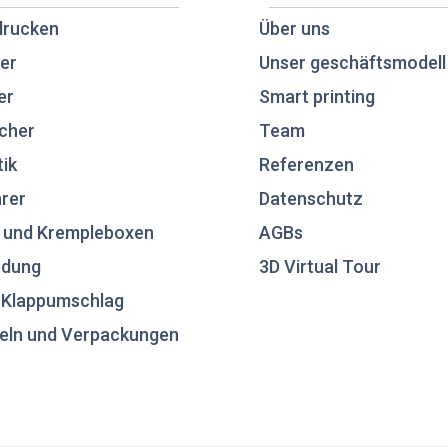
drucken
Über uns
er
Unser geschäftsmodell
er
Smart printing
cher
Team
tik
Referenzen
rer
Datenschutz
 und Krempleboxen
AGBs
ndung
3D Virtual Tour
n Klappumschlag
eln und Verpackungen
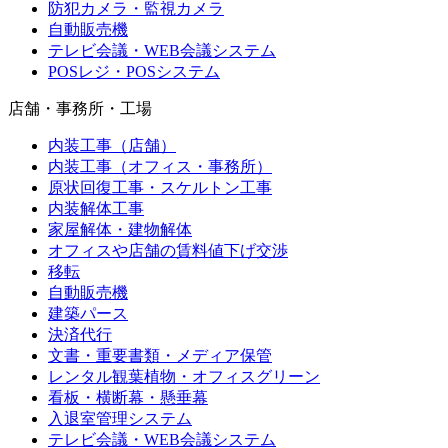
防犯カメラ・監視カメラ
自動販売機
テレビ会議・WEB会議システム
POSレジ・POSシステム
店舗・事務所・工場
内装工事（店舗）
内装工事（オフィス・事務所）
原状回復工事・スケルトン工事
内装解体工事
家屋解体・建物解体
オフィスや店舗の賃料値下げ交渉
移転
自動販売機
建築パース
決済代行
文書・重要書類・メディア保管
レンタル観葉植物・オフィスグリーン
看板・横断幕・懸垂幕
入退室管理システム
テレビ会議・WEB会議システム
# # # # #
> **How to complete this task**
An exact copy is needed of the lines running from the one containing "n Klappumschlag" through the last line of the material, and of no others; pictures stay out.

> **Response for this exercise**
n Klappumschlag
eln und Verpackungen
防犯カメラ・監視カメラ
自動販売機
テレビ会議・WEB会議システム
POSレジ・POSシステム
店舗・事務所・工場
内装工事（店舗）
内装工事（オフィス・事務所）
原状回復工事・スケルトン工事
内装解体工事
家屋解体・建物解体
オフィスや店舗の賃料値下げ交渉
移転
自動販売機
建築パース
決済代行
文書・重要書類・メディア保管
レンタル観葉植物・オフィスグリーン
看板・横断幕・懸垂幕
入退室管理システム
テレビ会議・WEB会議システム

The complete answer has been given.